The schools secretary Ed Balls announced today that teams of behavioural experts would be sent into schools where behaviour is rated merely as “satisfactory”, which could include a quarter of all schools.

He also said the government supported headteachers who felt they had to exclude pupils and suggested they should use the power particularly to remove repeat offenders.

The announcement coincides with the publication of a new report by the government’s behaviour expert Sir Alan Steer.

Figures obtained by the Conservatives showed that more than 800 children were suspended ten or more times in the year 2007/8, which is almost three times the number from 2003/4.

“Headteachers, if they think a pupil needs to be expelled, they should expel – I have no doubt about that,” Mr Balls told the BBC.

“But let’s be clear, if you expel a pupil and they then are out on the streets, hanging around in the parks, it’s a different kind of problem for society. That’s not good enough – these kids should be in education.

“So we are all saying to schools today, work together, even if a pupil is excluded – let’s keep them in school. Parents have got a job to keep them off the streets. Let’s not have them hanging around the parks and causing trouble.”

Sir Alan’s report will recommend the use of withdrawal rooms which are designed to remove disruptive pupils from the classroom along with suggesting the reintroduction of other disciplinary measures such as detention.

“Suspending a child from school over and over again does them no good at all,” said shadow schools minister Nick Gibb.

“If a child has been seriously disruptive or violent, they should be properly removed so they can get the specialist help they need to return to mainstream education.”

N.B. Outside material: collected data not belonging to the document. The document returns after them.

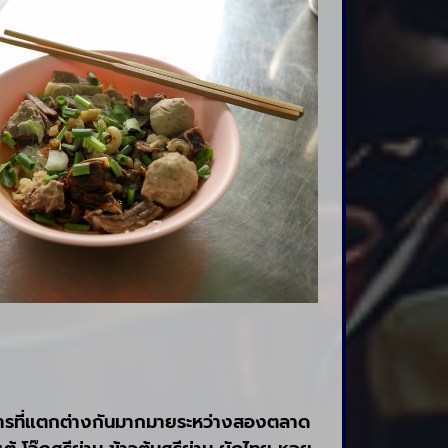
อาหารที่แตกต่างกันมากมายระหว่างสองตลาด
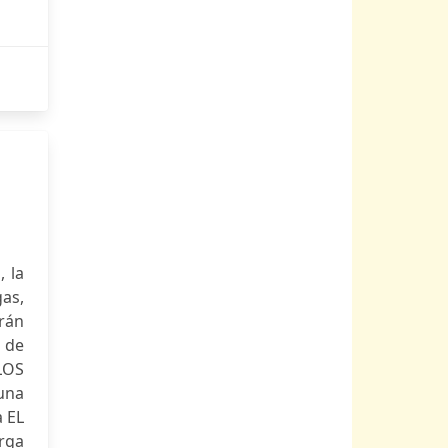
 la
as,
rán
e de
LOS
 una
a EL
rga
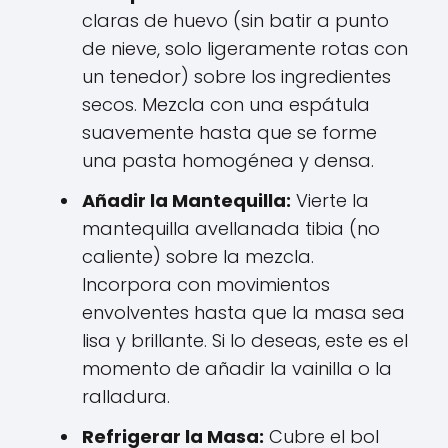
claras de huevo (sin batir a punto
de nieve, solo ligeramente rotas con
un tenedor) sobre los ingredientes
secos. Mezcla con una espátula
suavemente hasta que se forme
una pasta homogénea y densa.
Añadir la Mantequilla:
Vierte la
mantequilla avellanada tibia (no
caliente) sobre la mezcla.
Incorpora con movimientos
envolventes hasta que la masa sea
lisa y brillante. Si lo deseas, este es el
momento de añadir la vainilla o la
ralladura.
Refrigerar la Masa:
Cubre el bol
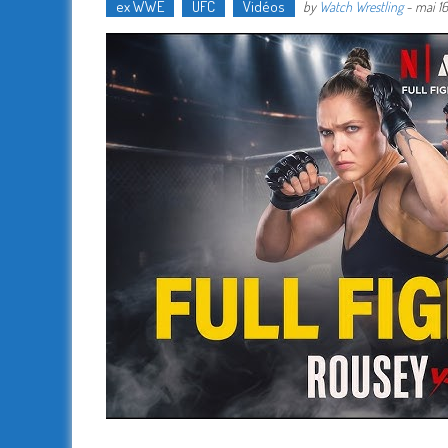
ex WWE
UFC
Vidéos
by
Watch Wrestling
-
mai 16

The announcements come at a time where teachers are calling for action on discipline in schools. The NASUWT teaching union, holding its conference in Bournemouth, said up to five weeks of teaching are lost every year because of unruly pupils in the classroom.

They said each teacher can lose up to 50 minutes a day in trying to tackle the disruptive behaviour of a minority to the detriment of the majority.